# fragrance for wax or a glaze



## stolt (Aug 29, 2011)

hi all, what do you guys use to add the scent to the wax or glaze that you are making is just a case of using a essence and mixing it in, will the oils effect the wax when its on the car?

thanks


----------



## supervinnie40 (Jul 22, 2012)

Depens on your recipe (a bit), but the best performing are often the liquid chemical fragrances. But it helps if you just so happen to find a good working oil that has a nice scent to it.
In most cases an oil based fragrance works best. If you are homebrewing at the moment you might wanna have a look at candle-fragrances or soap-fragrances. They aren't as good as what the big wax manufacturers use, but still work fairly good.


----------



## stolt (Aug 29, 2011)

supervinnie40 said:


> Depens on your recipe (a bit), but the best performing are often the liquid chemical fragrances. But it helps if you just so happen to find a good working oil that has a nice scent to it.

Records from a data collection

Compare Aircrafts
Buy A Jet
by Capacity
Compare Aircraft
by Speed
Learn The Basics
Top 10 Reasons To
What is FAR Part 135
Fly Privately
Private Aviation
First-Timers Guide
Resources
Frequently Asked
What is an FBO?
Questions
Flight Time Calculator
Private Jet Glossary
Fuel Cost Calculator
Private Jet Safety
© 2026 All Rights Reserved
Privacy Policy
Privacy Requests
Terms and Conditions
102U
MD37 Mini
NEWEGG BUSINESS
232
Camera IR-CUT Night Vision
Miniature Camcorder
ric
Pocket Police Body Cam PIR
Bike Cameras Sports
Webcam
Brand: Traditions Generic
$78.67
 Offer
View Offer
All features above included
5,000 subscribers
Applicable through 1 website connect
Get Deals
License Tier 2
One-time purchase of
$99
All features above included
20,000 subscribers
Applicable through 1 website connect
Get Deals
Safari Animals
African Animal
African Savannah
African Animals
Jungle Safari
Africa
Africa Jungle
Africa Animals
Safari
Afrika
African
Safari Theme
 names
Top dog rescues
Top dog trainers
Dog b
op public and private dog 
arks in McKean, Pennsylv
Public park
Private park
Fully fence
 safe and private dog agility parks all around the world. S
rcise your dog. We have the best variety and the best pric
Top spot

...

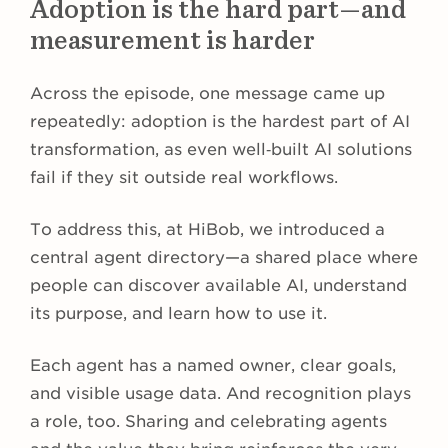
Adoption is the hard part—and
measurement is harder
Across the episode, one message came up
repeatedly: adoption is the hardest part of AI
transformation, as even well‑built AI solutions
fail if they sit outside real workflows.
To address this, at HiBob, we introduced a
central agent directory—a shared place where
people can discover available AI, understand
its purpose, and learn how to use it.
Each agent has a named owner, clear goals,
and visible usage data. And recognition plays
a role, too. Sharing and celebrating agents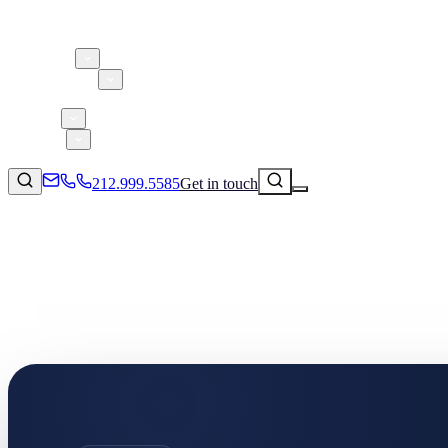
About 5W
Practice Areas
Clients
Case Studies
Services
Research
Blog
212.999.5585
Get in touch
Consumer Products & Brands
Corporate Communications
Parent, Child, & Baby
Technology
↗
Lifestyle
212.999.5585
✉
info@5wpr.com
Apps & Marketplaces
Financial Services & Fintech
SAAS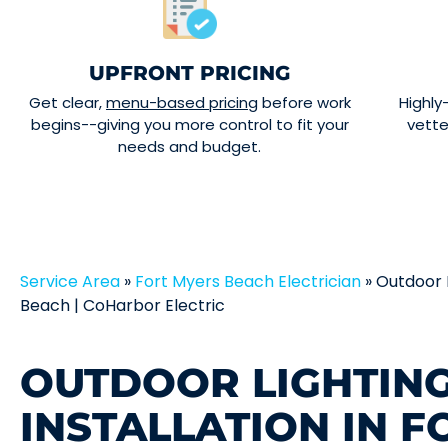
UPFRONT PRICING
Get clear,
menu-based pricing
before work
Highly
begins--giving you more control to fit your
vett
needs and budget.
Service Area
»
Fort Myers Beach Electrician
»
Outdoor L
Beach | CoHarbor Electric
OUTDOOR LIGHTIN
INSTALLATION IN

==

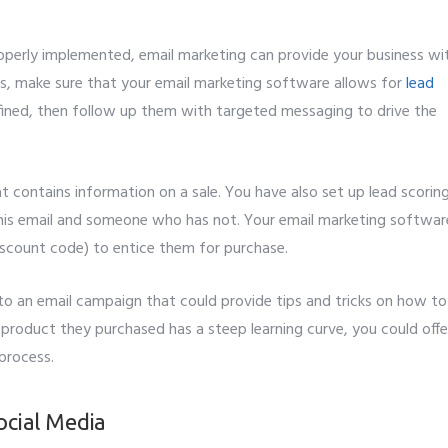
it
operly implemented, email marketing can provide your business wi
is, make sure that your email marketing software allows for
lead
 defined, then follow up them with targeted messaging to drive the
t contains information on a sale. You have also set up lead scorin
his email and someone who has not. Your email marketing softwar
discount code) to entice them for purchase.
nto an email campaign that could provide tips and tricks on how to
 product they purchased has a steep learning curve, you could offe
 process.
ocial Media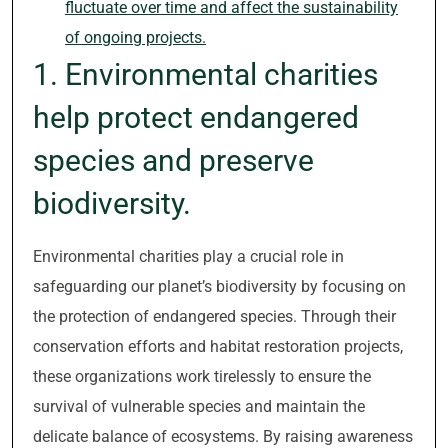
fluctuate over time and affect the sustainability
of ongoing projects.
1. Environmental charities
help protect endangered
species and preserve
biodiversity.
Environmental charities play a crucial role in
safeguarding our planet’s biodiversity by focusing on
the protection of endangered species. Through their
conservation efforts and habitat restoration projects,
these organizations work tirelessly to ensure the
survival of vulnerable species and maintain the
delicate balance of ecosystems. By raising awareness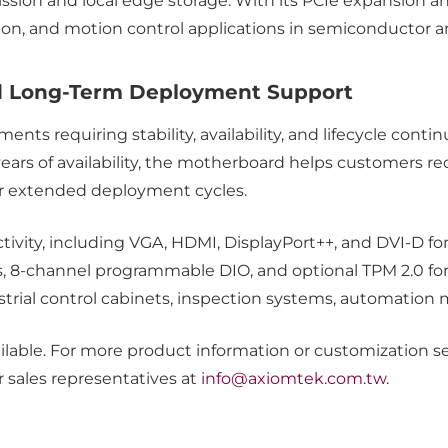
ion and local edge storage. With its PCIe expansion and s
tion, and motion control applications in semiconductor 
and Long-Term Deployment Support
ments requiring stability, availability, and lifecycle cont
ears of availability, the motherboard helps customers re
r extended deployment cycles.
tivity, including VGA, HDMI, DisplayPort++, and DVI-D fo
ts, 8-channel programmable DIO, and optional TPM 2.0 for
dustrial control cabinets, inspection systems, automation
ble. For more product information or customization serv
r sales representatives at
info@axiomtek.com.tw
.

### [TASK REQUIREMENTS]
**a.** In the wax fragrance thread, which two kinds of fragrance does supervinnie40 suggest a homebrewer look at?
**b.** Rewrite the paragraph of the wax fragrance thread that begins "In most cases an oil based fragrance" as a short bulleted list.
**c.** Extend the wax fragrance thread from its last post onward.

### [RESPONSES TO THE EXERCISE]
**a.** Candle fragrances and soap fragrances.

**b.**
- An oil-based fragrance usually works best.
- Homebrewers might look at candle or soap fragrances.
- These aren't as good as what the big wax makers use, but they still work fairly well.

**c.**
> In most cases an oil based fragrance works best. If you are homebrewing at the moment you might wanna have a look at candle-fragrances or soap-fragrances. They aren't as good as what the big wax manufacturers use, but still work fairly good.


cheers yeah i was assuming it was some sort of candle oil fragrance that can be used... i'll try that... i wasnt sure how it would sit on the paint and whether it would evapourate or add a oil to the surface of the car when applied.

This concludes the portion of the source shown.